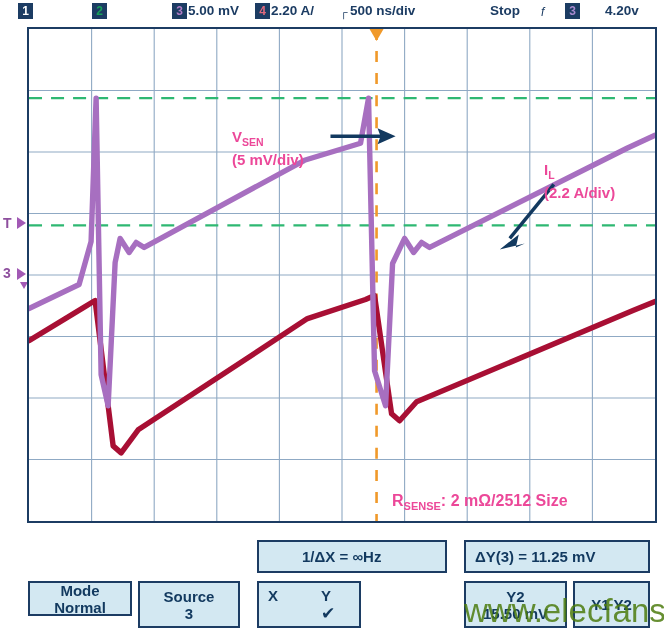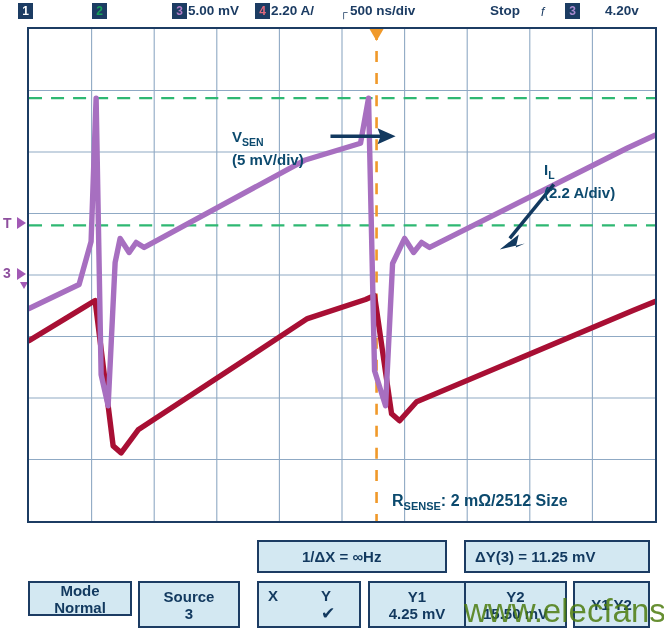--- a/index.html
+++ b/index.html
@@ -79,7 +79,7 @@
   .anno{
     position:absolute;
     font-size:15px;font-weight:bold;
-    color:#0c4a6e;line-height:17px;
+    color:#ec4899;line-height:17px;
     white-space:nowrap;
   }
   .anno sub{font-size:10.5px;font-weight:bold;}

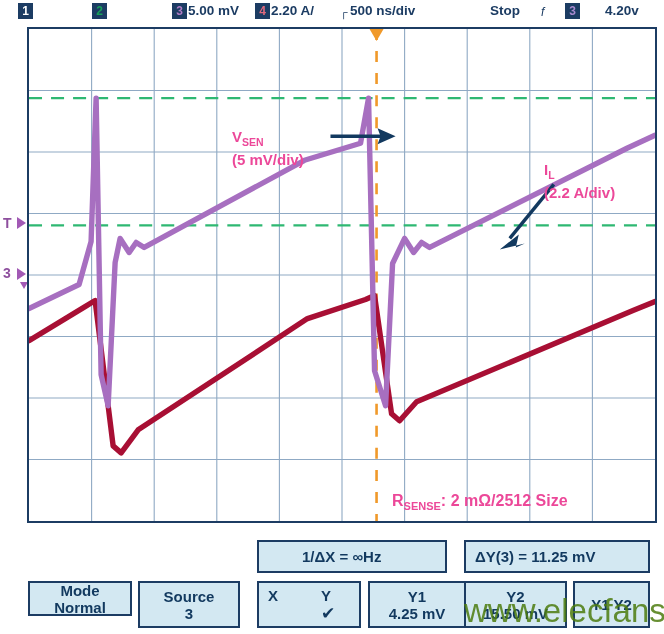--- a/index.html
+++ b/index.html
@@ -238,10 +238,6 @@
       <span style="position:absolute;left:62px;top:22px;font-size:17px;">✔</span>
     </div>
 
-    <div class="cell c2" style="left:340px;top:41px;width:98px;height:47px;">
-      <span class="row2">Y1</span>
-      <span class="row2">4.25 mV</span>
-    </div>
 
     <div class="cell c2" style="left:436px;top:41px;width:103px;height:47px;">
       <span class="row2">Y2</span>

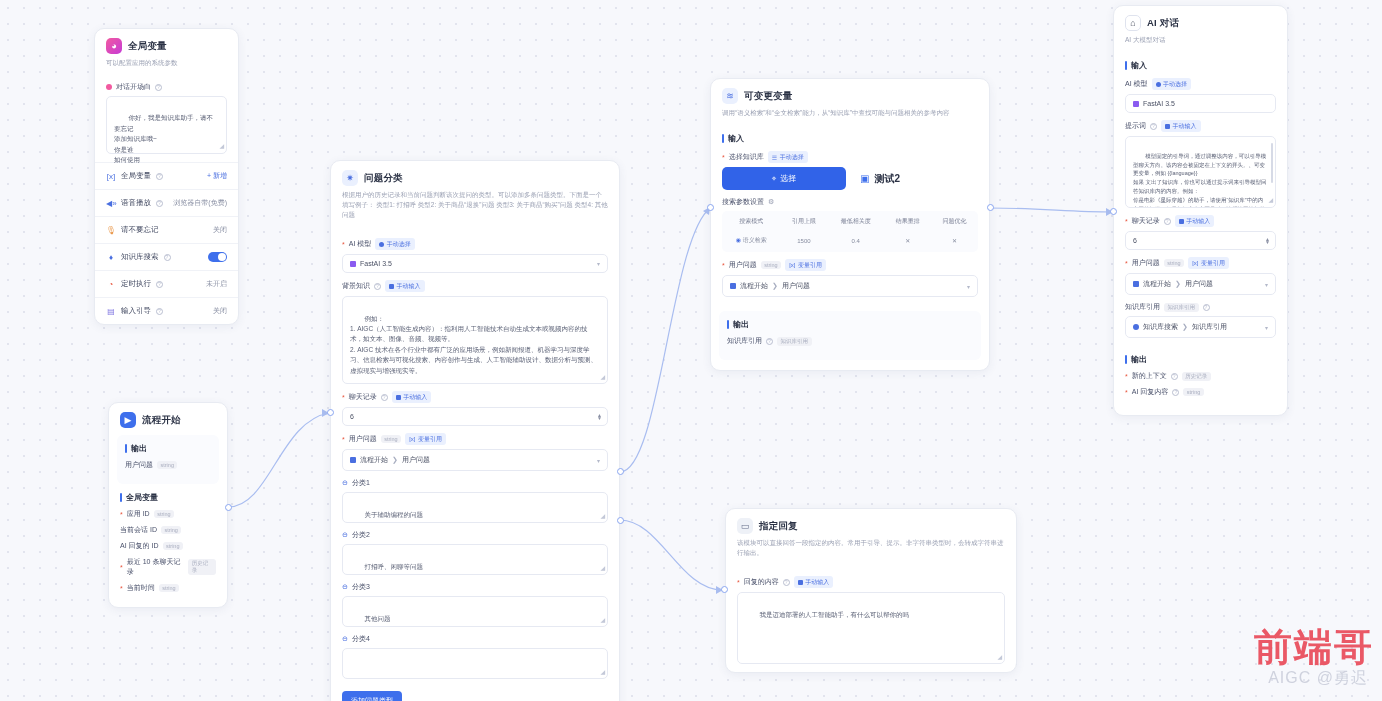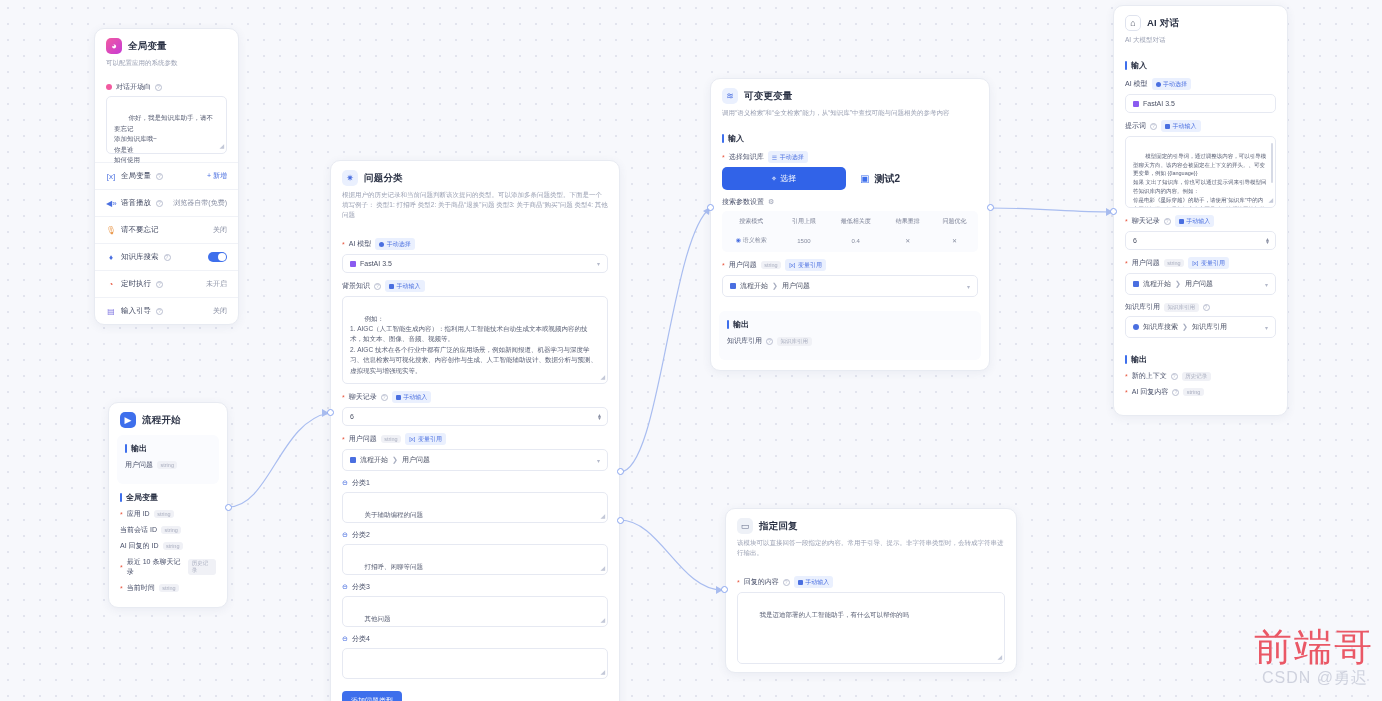--- a/index.html
+++ b/index.html
@@ -103,7 +103,7 @@
   .watermark {
     position: absolute; right: 8px; bottom: 28px;
     font-family: "DejaVu Serif", serif; font-size: 38px; color: #e94b5a;
-    font-weight: normal; letter-spacing: 2px; opacity: .92;
+    font-weight: bold; letter-spacing: 2px; opacity: .92;
   }
   .watermark-sub {
     position: absolute; right: 14px; bottom: 12px;

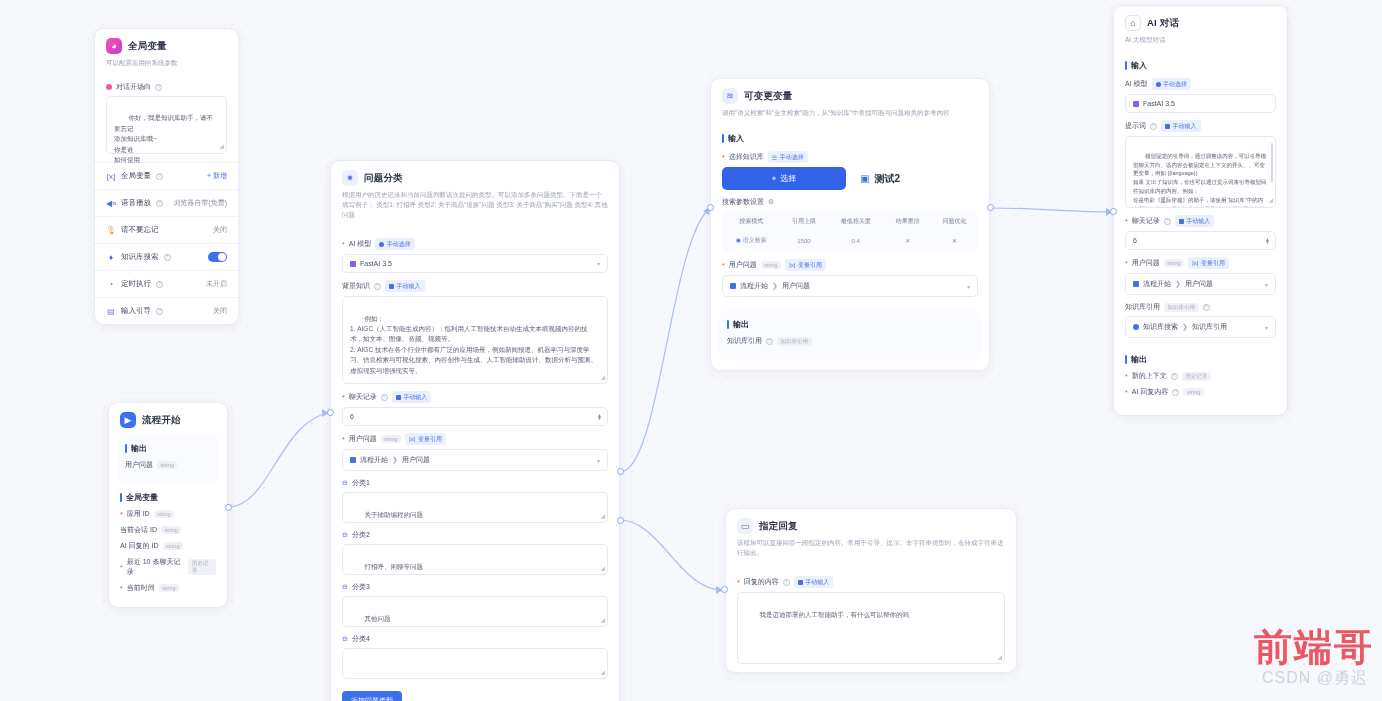--- a/index.html
+++ b/index.html
@@ -585,7 +585,7 @@
   <div class="port" style="left:1110px; top:208px;"></div>
 
   <div class="watermark">前端哥</div>
-  <div class="watermark-sub">CSDN @勇迟</div>
+  <div class="watermark-sub">AIGC @勇迟</div>
 </div>
 
 </body></html>

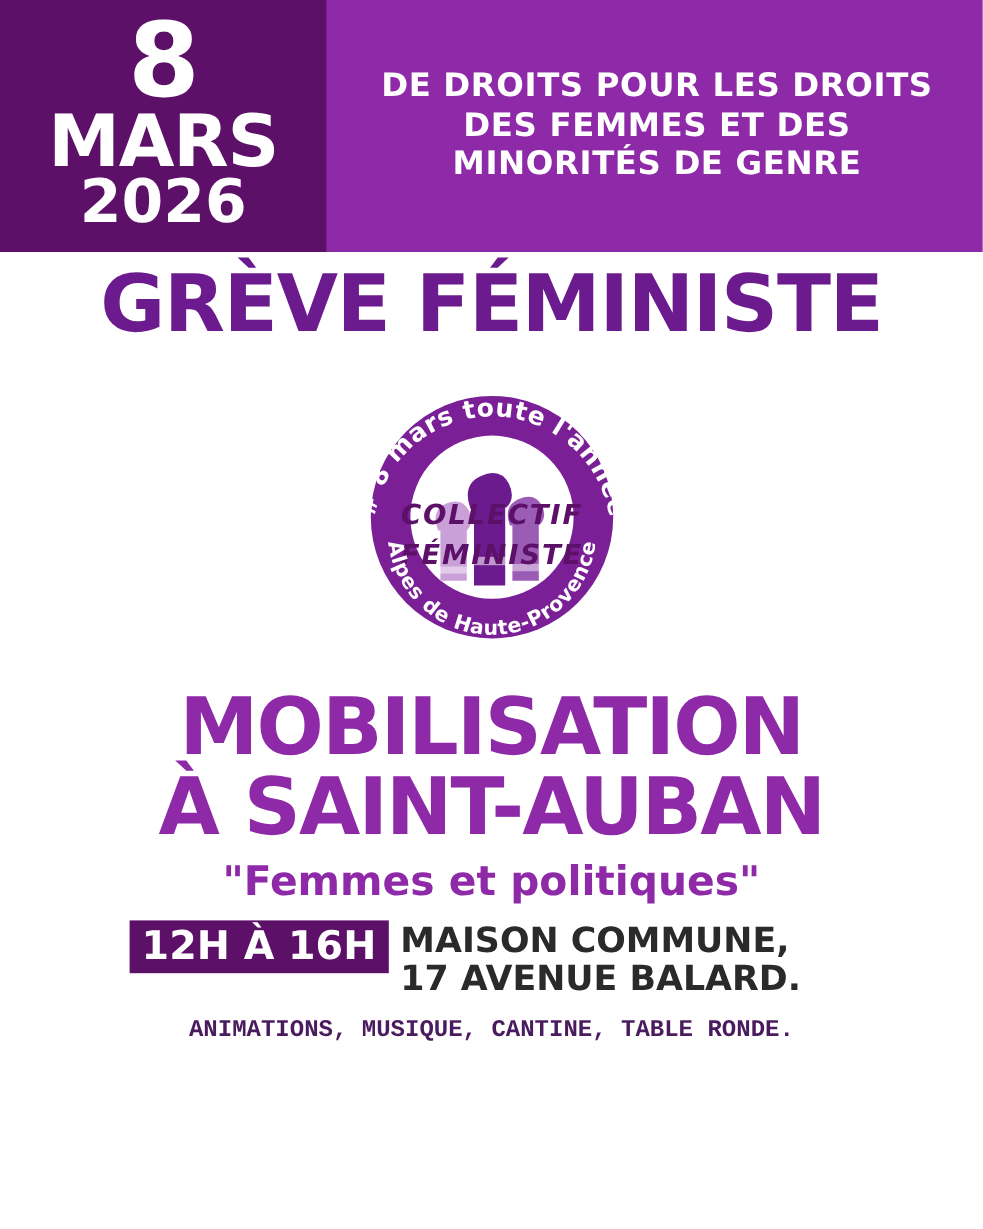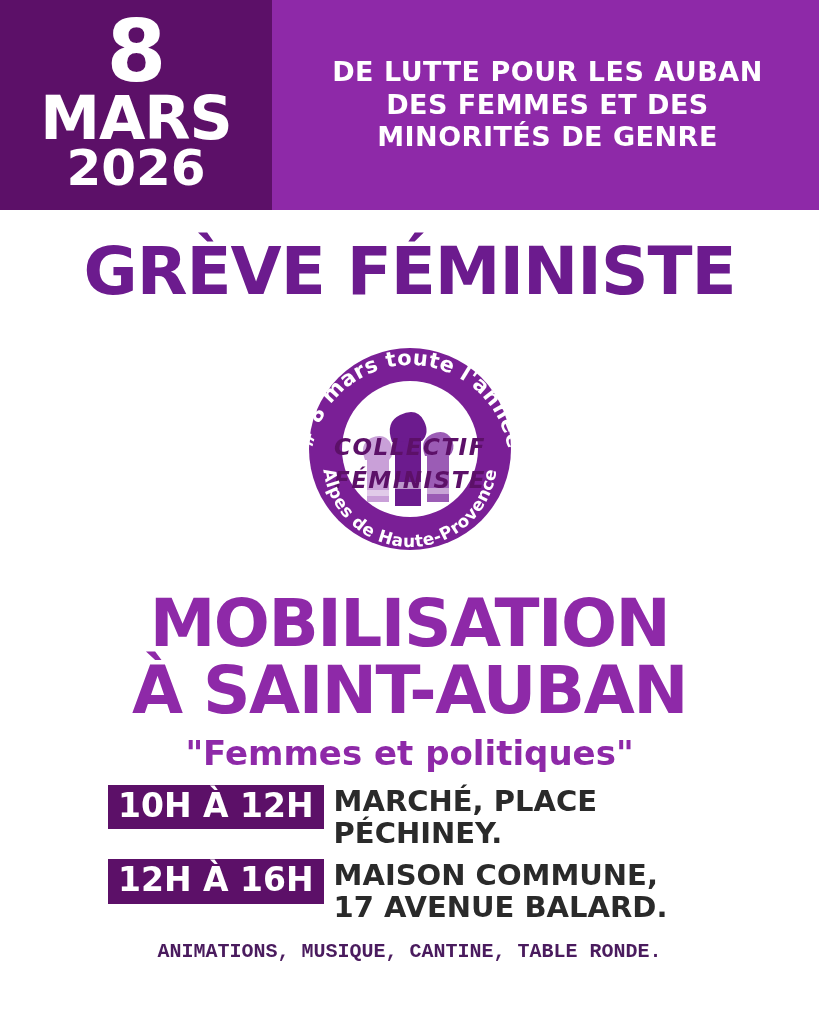--- a/index.html
+++ b/index.html
@@ -166,7 +166,7 @@
   </div>
   <div class="header-right">
     <div class="header-right-inner">
-      <div>DE LUTTE POUR LES AUBAN</div>
+      <div>DE DROITS POUR LES DROITS</div>
       <div>DES FEMMES ET DES</div>
       <div>MINORITÉS DE GENRE</div>
     </div>

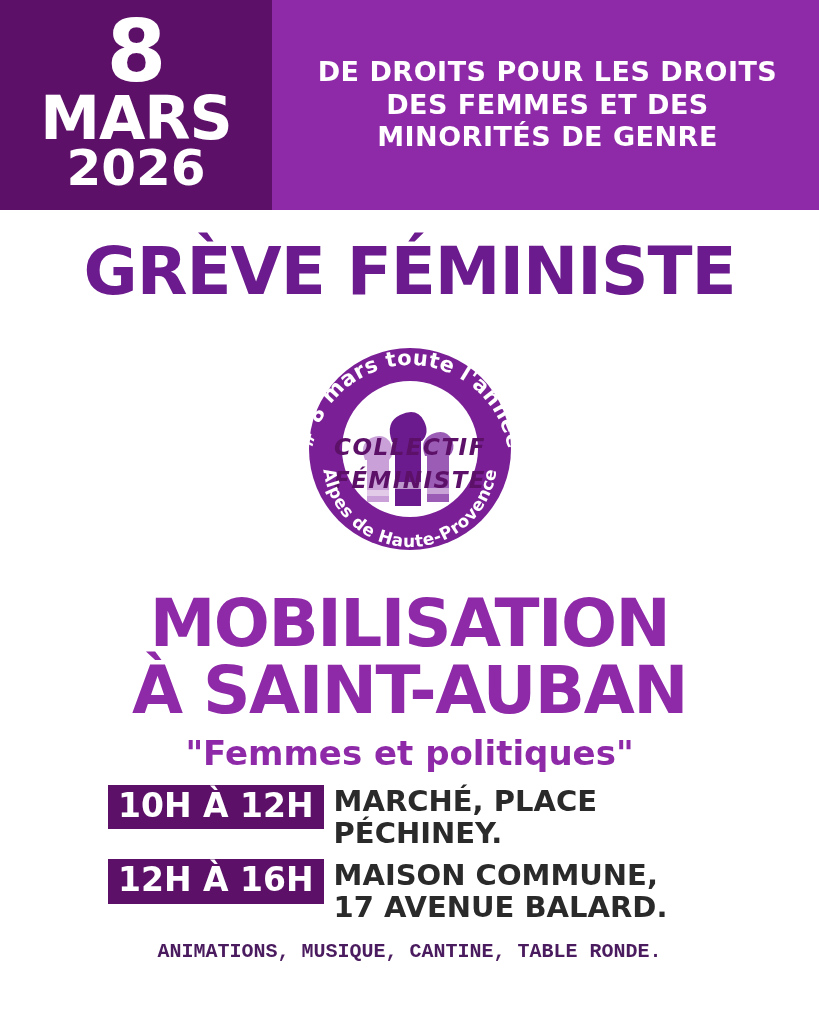--- a/index.html
+++ b/index.html
@@ -76,7 +76,7 @@
     font-weight: bold;
     font-size: 66px;
     letter-spacing: -1px;
-    margin-top: 23px;
+    margin-top: 5px;
     font-family: "DejaVu Sans", sans-serif;
   }
 

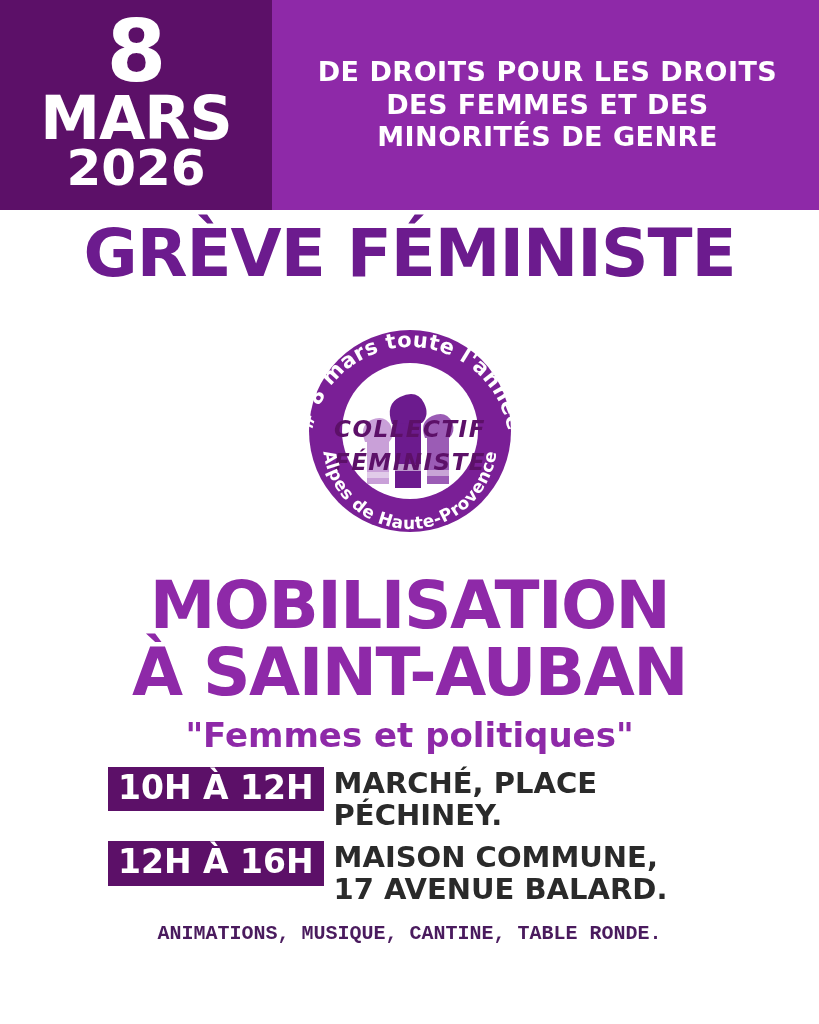--- a/index.html
+++ b/index.html
@@ -224,13 +224,6 @@
 
 <div class="schedule">
   <div class="sched-row">
-    <div class="time-badge">10H À 12H</div>
-    <div class="place">
-      <div>MARCHÉ, PLACE</div>
-      <div>PÉCHINEY.</div>
-    </div>
-  </div>
-  <div class="sched-row">
     <div class="time-badge">12H À 16H</div>
     <div class="place">
       <div>MAISON COMMUNE,</div>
——
Exactly as written, return each line above and leave the pictures behind.

● TASK RESULT
--- a/index.html
+++ b/index.html
@@ -79,7 +79,7 @@
   .anno{
     position:absolute;
     font-size:15px;font-weight:bold;
-    color:#0c4a6e;line-height:17px;
+    color:#ec4899;line-height:17px;
     white-space:nowrap;
   }
   .anno sub{font-size:10.5px;font-weight:bold;}

--- a/index.html
+++ b/index.html
@@ -238,10 +238,6 @@
       <span style="position:absolute;left:62px;top:22px;font-size:17px;">✔</span>
     </div>
 
-    <div class="cell c2" style="left:340px;top:41px;width:98px;height:47px;">
-      <span class="row2">Y1</span>
-      <span class="row2">4.25 mV</span>
-    </div>
 
     <div class="cell c2" style="left:436px;top:41px;width:103px;height:47px;">
       <span class="row2">Y2</span>

--- a/index.html
+++ b/index.html
@@ -103,7 +103,7 @@
   .watermark {
     position: absolute; right: 8px; bottom: 28px;
     font-family: "DejaVu Serif", serif; font-size: 38px; color: #e94b5a;
-    font-weight: normal; letter-spacing: 2px; opacity: .92;
+    font-weight: bold; letter-spacing: 2px; opacity: .92;
   }
   .watermark-sub {
     position: absolute; right: 14px; bottom: 12px;

--- a/index.html
+++ b/index.html
@@ -585,7 +585,7 @@
   <div class="port" style="left:1110px; top:208px;"></div>
 
   <div class="watermark">前端哥</div>
-  <div class="watermark-sub">CSDN @勇迟</div>
+  <div class="watermark-sub">AIGC @勇迟</div>
 </div>
 
 </body></html>

--- a/index.html
+++ b/index.html
@@ -166,7 +166,7 @@
   </div>
   <div class="header-right">
     <div class="header-right-inner">
-      <div>DE LUTTE POUR LES AUBAN</div>
+      <div>DE DROITS POUR LES DROITS</div>
       <div>DES FEMMES ET DES</div>
       <div>MINORITÉS DE GENRE</div>
     </div>

--- a/index.html
+++ b/index.html
@@ -76,7 +76,7 @@
     font-weight: bold;
     font-size: 66px;
     letter-spacing: -1px;
-    margin-top: 23px;
+    margin-top: 5px;
     font-family: "DejaVu Sans", sans-serif;
   }
 

--- a/index.html
+++ b/index.html
@@ -224,13 +224,6 @@
 
 <div class="schedule">
   <div class="sched-row">
-    <div class="time-badge">10H À 12H</div>
-    <div class="place">
-      <div>MARCHÉ, PLACE</div>
-      <div>PÉCHINEY.</div>
-    </div>
-  </div>
-  <div class="sched-row">
     <div class="time-badge">12H À 16H</div>
     <div class="place">
       <div>MAISON COMMUNE,</div>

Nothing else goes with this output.